The closed-door debate over everything from nuclear power to the cost of cleaner energy ran into the early morning hours with quibbling over wording. But consensus was eventually reached on a report by the Intergovernmental Panel on Climate Change, a U.N. network of 2,000 scientists and delegates from more than 120 nations.
"It's all done," said Peter Lukey, a member of the South Africa delegation. "Everything we wanted to see was there and more. The message is: We have to do something now." (Watch what proposals could help save the planet )
China, the world's second-largest greenhouse gas emitter after the United States, took a strong stance during the four-day meeting in Thailand.
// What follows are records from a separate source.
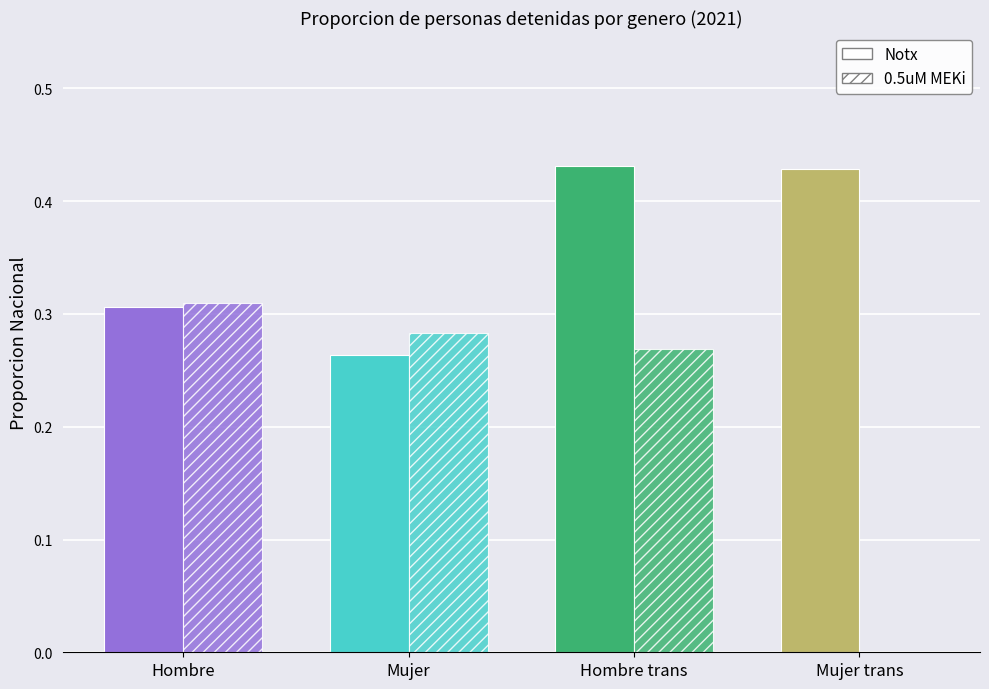

Is the value of 0.5uM MEKi at Hombre greater than the value of Notx at Mujer?

Yes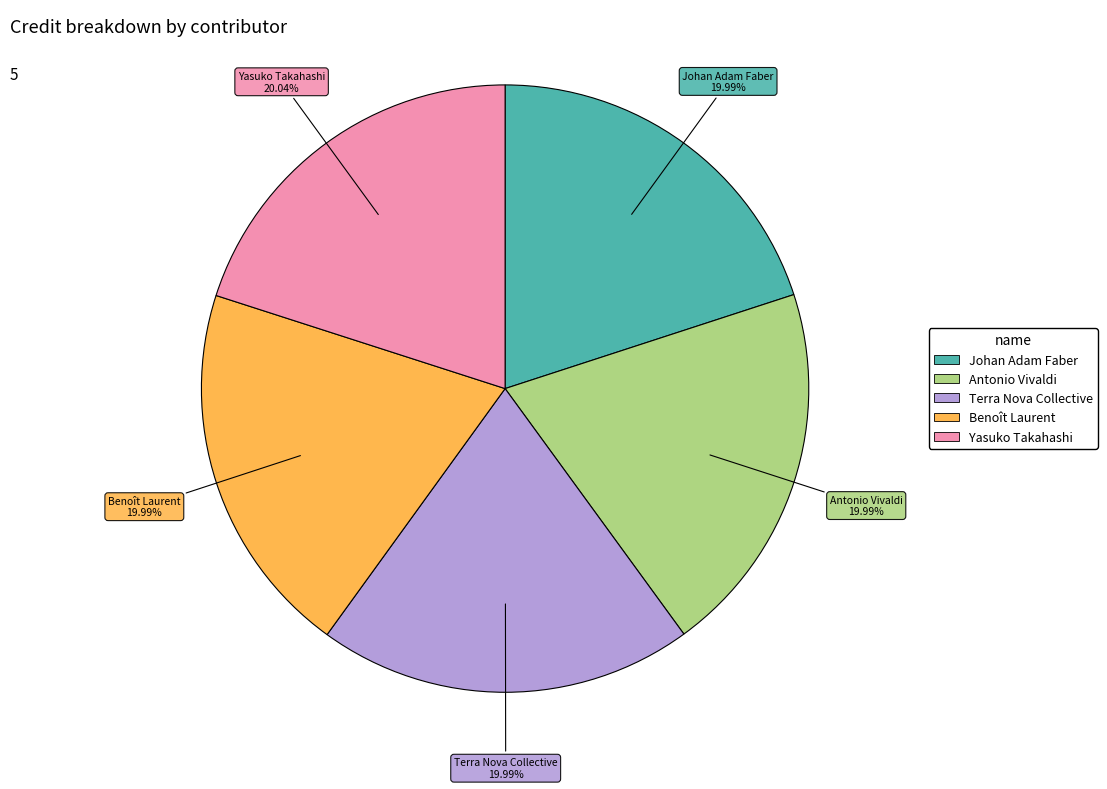

To the nearest percent, what percentage of the pie is Benoît Laurent?

20%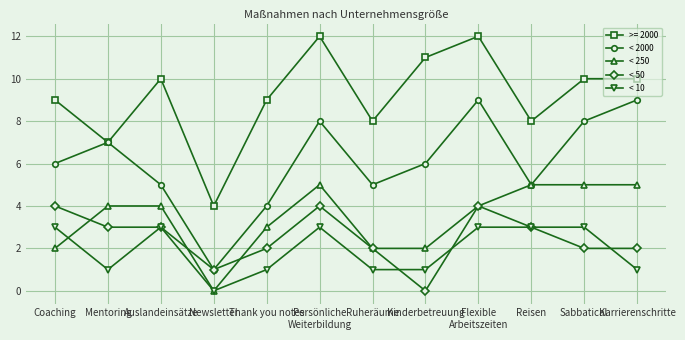

Which series has the largest total across all categories?

>= 2000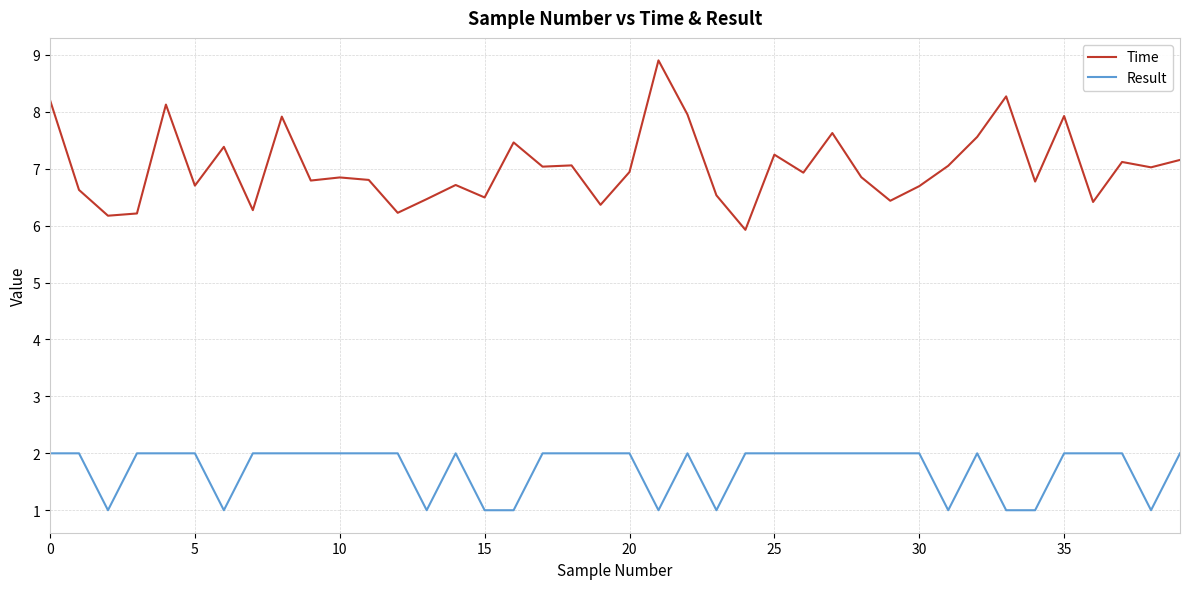

List the series in order of their peak value, lowest first.

Result, Time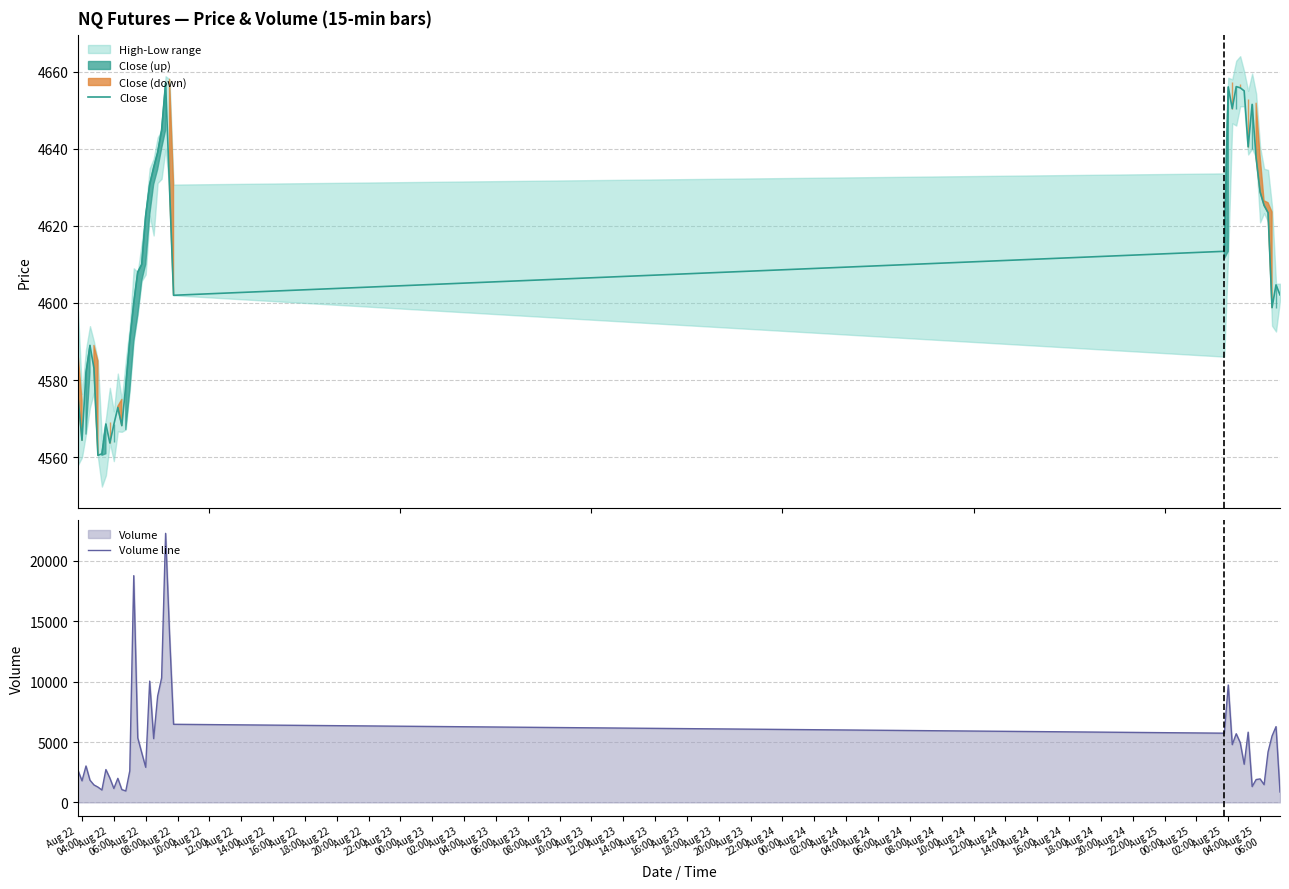

What is the label of the 2nd point from the left?

Aug 22 04:00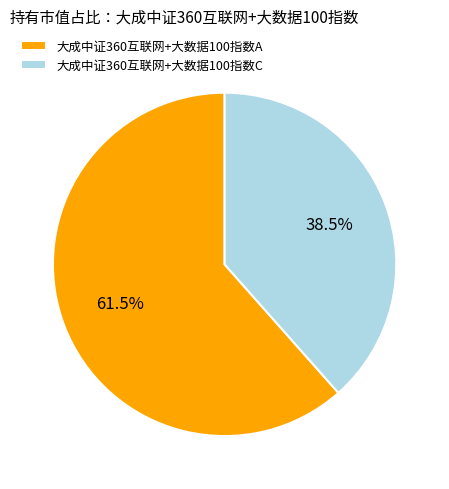

Does 大成中证360互联网+大数据100指数C account for over 50% of the chart?

No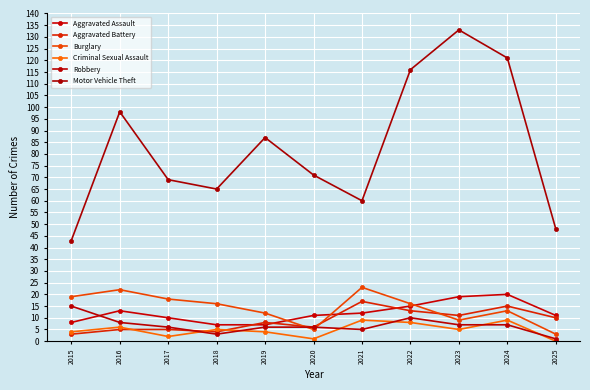

Which label corresponds to the largest value in the chart?

2023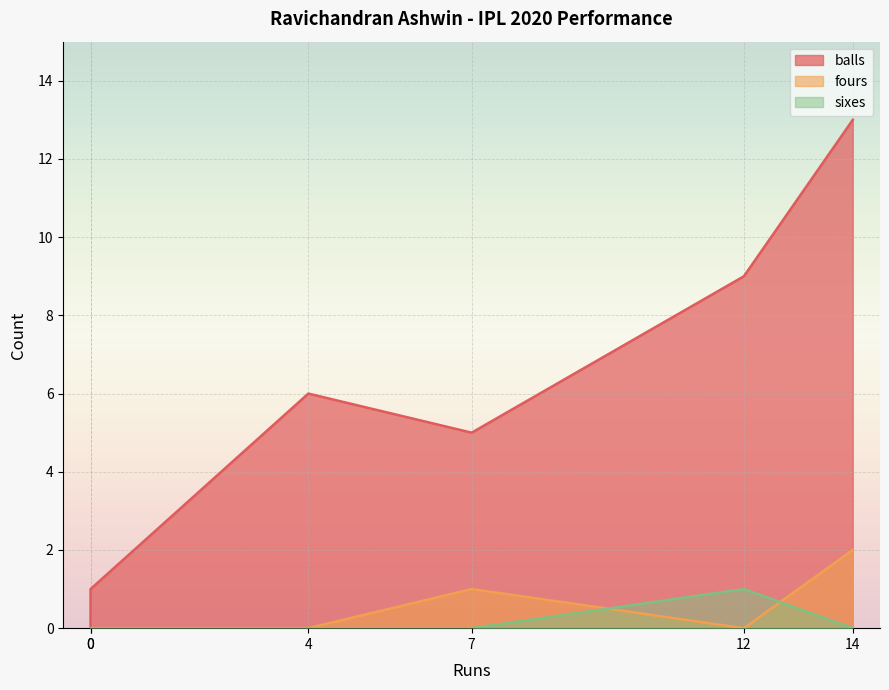

What is the total value across all series at 14?

15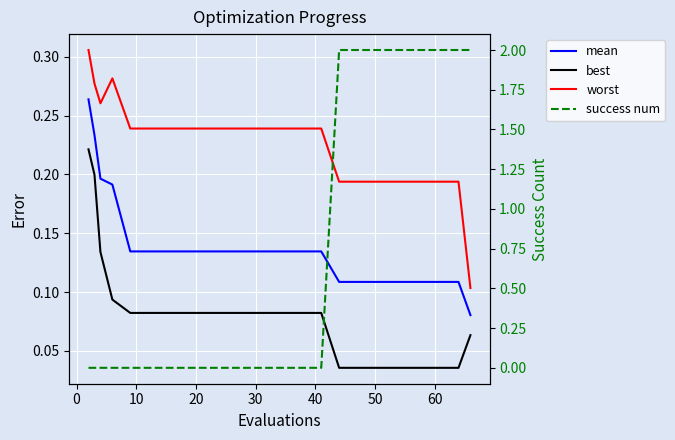

Which series has the largest total across all categories?

success num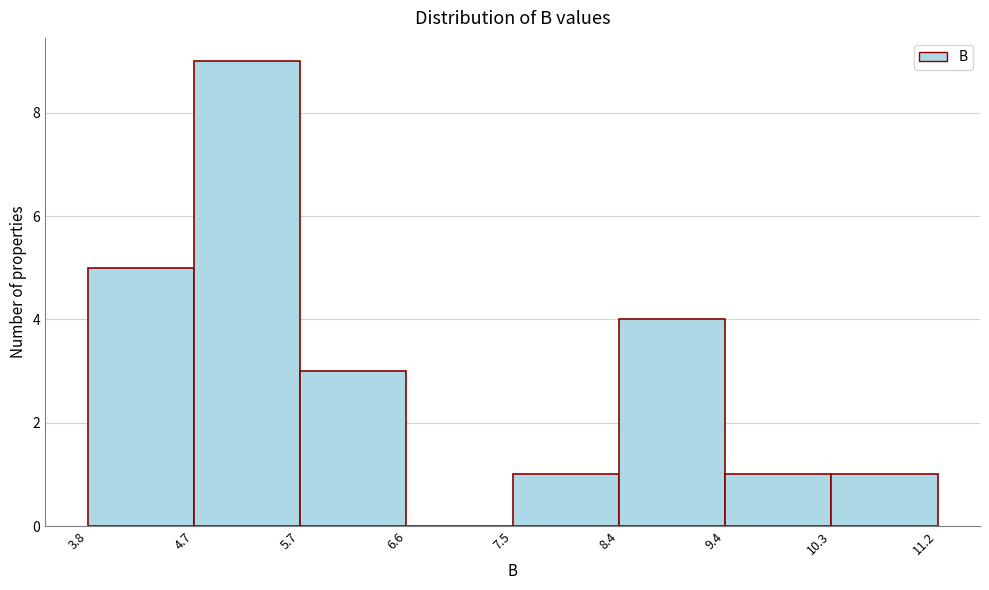

Which range on the x-axis has the tallest bar?

4.7 to 5.7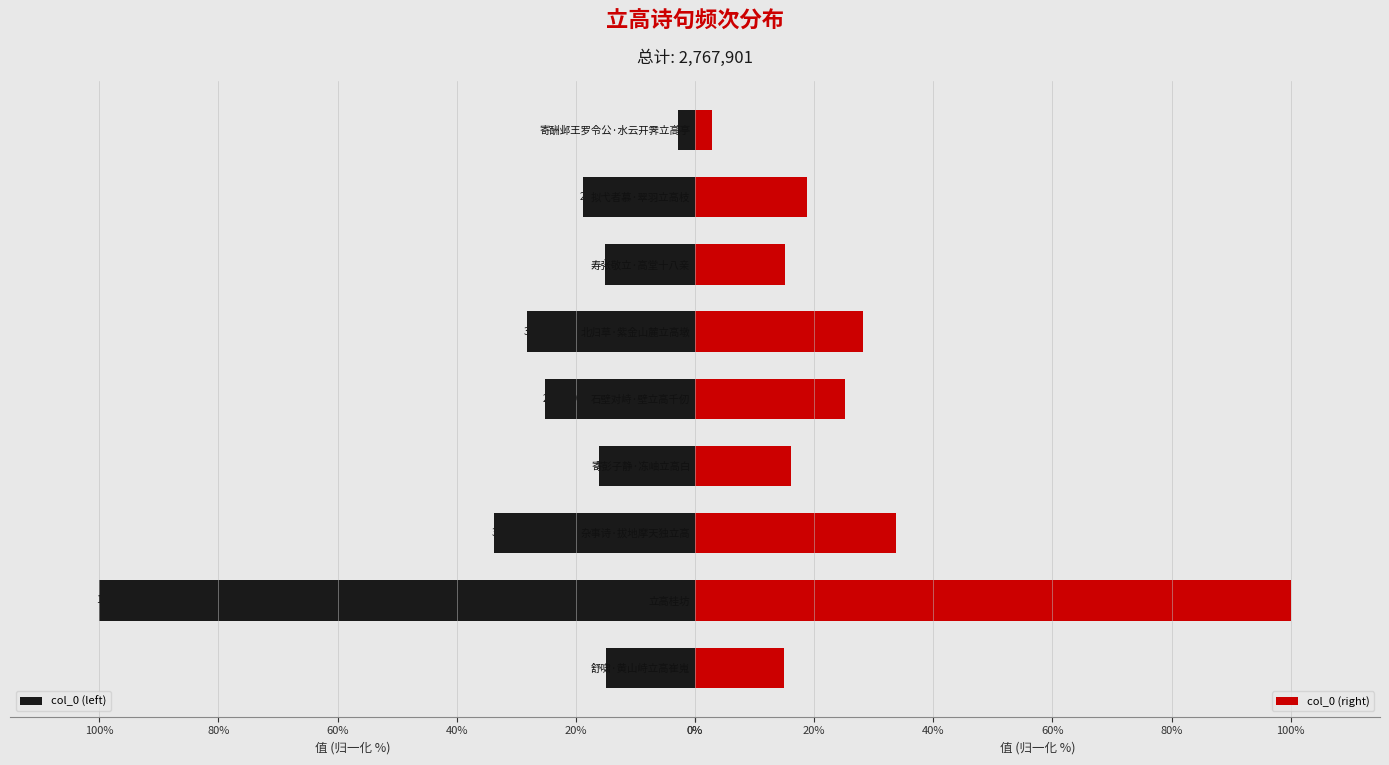

Is it true that col_0 (right) equals 18.9 at 拟弋者慕·翠羽立高枝?

True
Along with India and other developing countries, it had pushed to raise the lowest target for carbon dioxide in the atmosphere, delegates said.
A draft of the report proposed the world limit concentrations of greenhouse gases to between 445 parts per million and 650 parts per million, but China sought to strike the lower range over fears it would hinder its booming economy, Michael Muller, Germany's vice-minister for the environment, told reporters before the agreement was reached.
According to a partial version of the finalized document obtained by The Associated Press, China's efforts failed to remove the lower emission target from the report.
"This is still an excellent report," French delegate Michel Petit said, adding that China and the other developing countries ended up compromising on all major issues.
"Nothing important was removed during the process," he said.
The report is the third segment of an overall IPCC blueprint that will shape the way the world tackles global warming. The final version was not made available when the meeting broke around 4:30 a.m. Friday, but delegates said it largely resembled a draft version that said emissions can be cut below current levels if the world shifts away from carbon-heavy fuels like coal, embraces energy efficiency and significantly reduces deforestation.